_EXTRACTED TEXT_.
Motorola just announced its third foldable Razr flip phone, while Chinese tech giant Oppo debuted the Find N in December 2021. Huawei, the second biggest foldable phone maker behind Samsung, has already released several foldable phones, including its Mate X phone-tablet hybrid and P-series flip phone. Even Microsoft has released two foldable Android phones: the Surface Duo and Surface Duo 2
Google is rumored to be working on a foldable Pixel, according to 9to5Google, although a report from The Elec says the project has been delayed. Apple has begun early testing on a foldable iPhone, according to Bloomberg
Microsoft’s Surface Duo 2, a less successful Android foldable.
But for now, Samsung leads the foldable phone market by a wide margin. Display Supply Chain Consultants reports that Samsung accounts for 74% of foldable phone shipments, while Omdia says the South Korean electronics manufacturer is responsible for 88% of the foldable market. Samsung’s flip phone is especially popular, with both reports citing Z Flip 3 as the top-selling foldable.
Samsung’s lead isn’t just about being early to the market. Its presence in the display supply chain also gives Samsung an advantage over the competition. 
“The supply chain is always important,” said Ross Young, cofounder and CEO of Display Supply Chain Consultants. “And particularly in this case, when so much of the technology and know-how is owned by one player, being Samsung.”
Young thinks it’s unlikely that current contenders will challenge Samsung’s leading position. But who will take second place? Oppo is expected to tie Huawei next year thanks to rumored upcoming foldables that could include a sequel to the Find N and a clamshell-style flip phone similar to the Z Flip. Oppo’s rumored flip phone is expected to be priced aggressively, according to Young, potentially taking share away from Huawei and Samsung.
Several hurdles are preventing foldable phones from becoming as ubiquitous as standard mobile devices. For one, they’re more expensive than your average phone. And two, companies like Samsung are still figuring out how to put those bendable screens to use in a way that meaningfully distinguishes them from standard phones. Since foldable phones have only been widely available for roughly three years, it’s also unclear how well they’ll hold up over long periods of usage. 
For the most part, Roh agrees. Speaking to CNET in a rare interview through a translator, Roh pointed to three ways foldables could improve: They need to be more affordable, the battery life should be longer and the software needs to be better tailored for their unique screens. 
The Z Flip 4 and Z Fold 4 are the result of Samsung’s latest effort to address these issues and prove the promise behind foldable phones. But these phones also illustrate the challenge in doing so. Both phones include new software features meant to make better use of their bendable screens along with upgraded cameras. The Z Flip 4 also has a bigger battery than its predecessor. 
But Samsung’s new foldables also feel more like iterative updates that lack some of the wow factor found in earlier foldables. It’s a challenging balance to strike, but Roh is confident that these devices will get better over time.

_MATERIAL PROVIDED_.
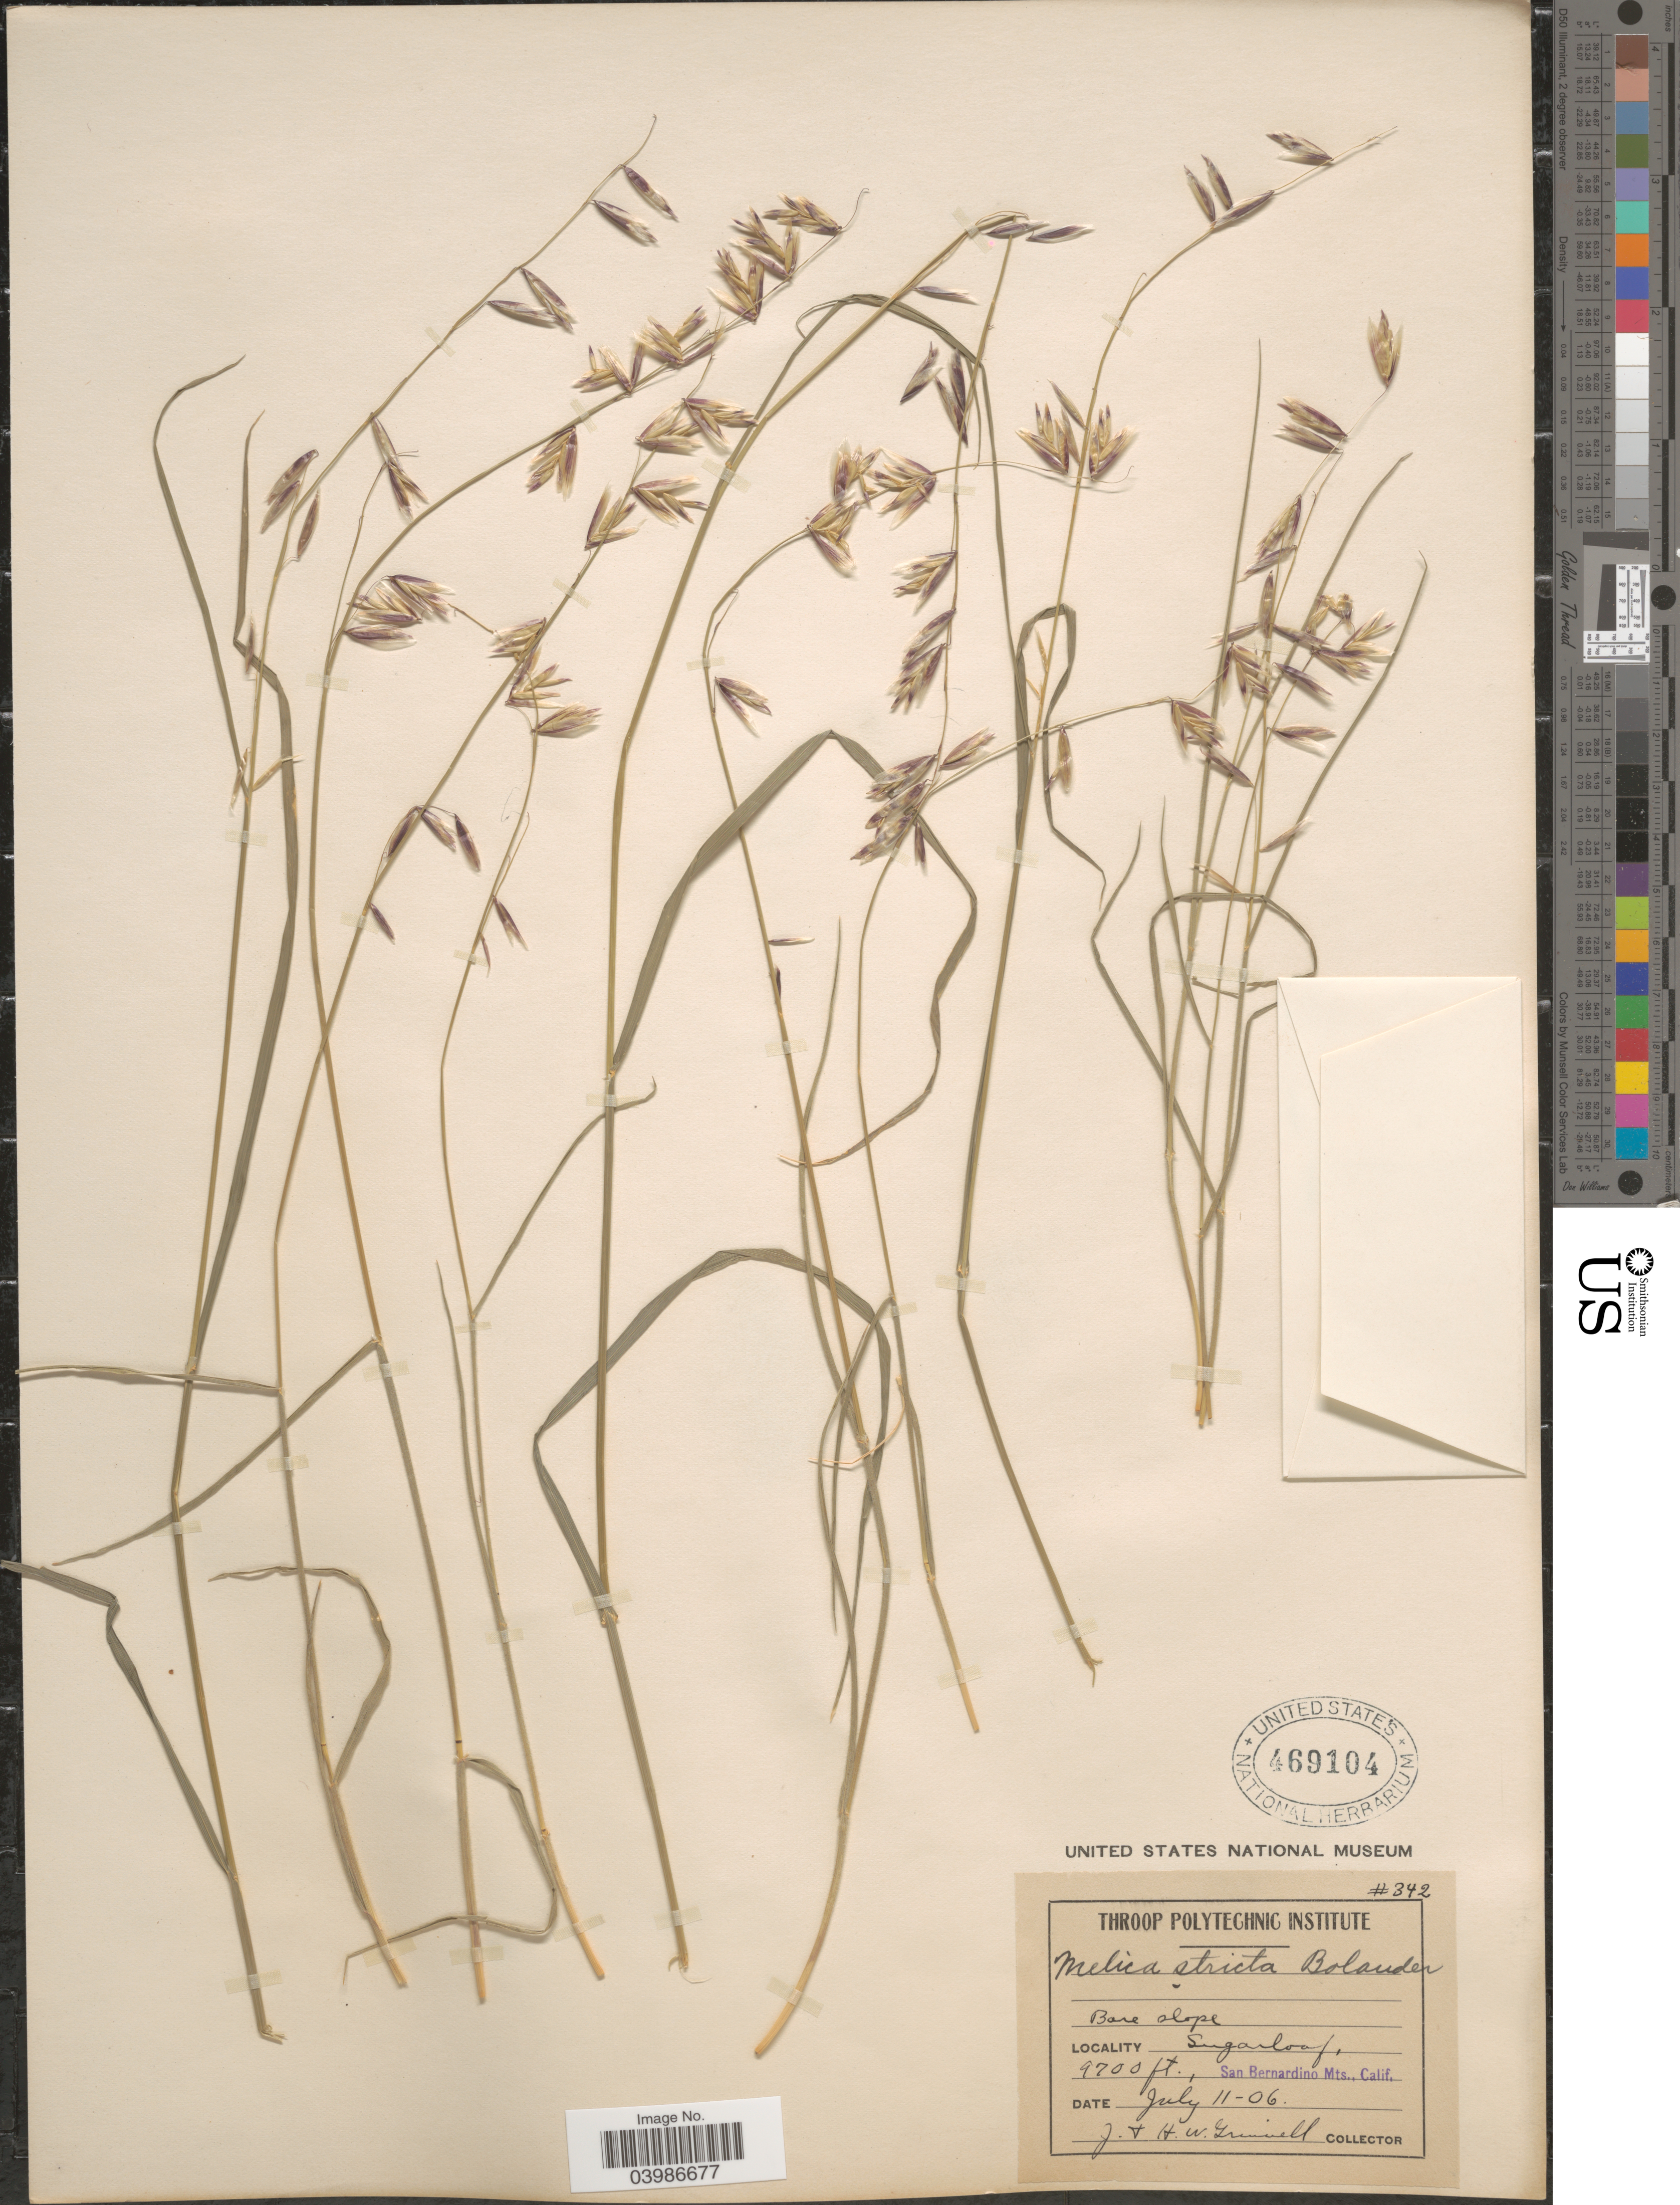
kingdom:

_THINGS TO DO_.
1. In the foldable phone text, what share of foldable phone shipments does Display Supply Chain Consultants say Samsung accounts for?
2. Copy the stretch of the foldable phone text from "Several hurdles are" through "their unique screens.".
3. List every way that Roh, in the foldable phone text, says foldables could improve.

_THE RESPONSES_.
1. 74%

2.
Several hurdles are preventing foldable phones from becoming as ubiquitous as standard mobile devices. For one, they’re more expensive than your average phone. And two, companies like Samsung are still figuring out how to put those bendable screens to use in a way that meaningfully distinguishes them from standard phones. Since foldable phones have only been widely available for roughly three years, it’s also unclear how well they’ll hold up over long periods of usage. 
For the most part, Roh agrees. Speaking to CNET in a rare interview through a translator, Roh pointed to three ways foldables could improve: They need to be more affordable, the battery life should be longer and the software needs to be better tailored for their unique screens.

3.
- They need to be more affordable.
- The battery life should be longer.
- The software needs to be better tailored for their unique screens.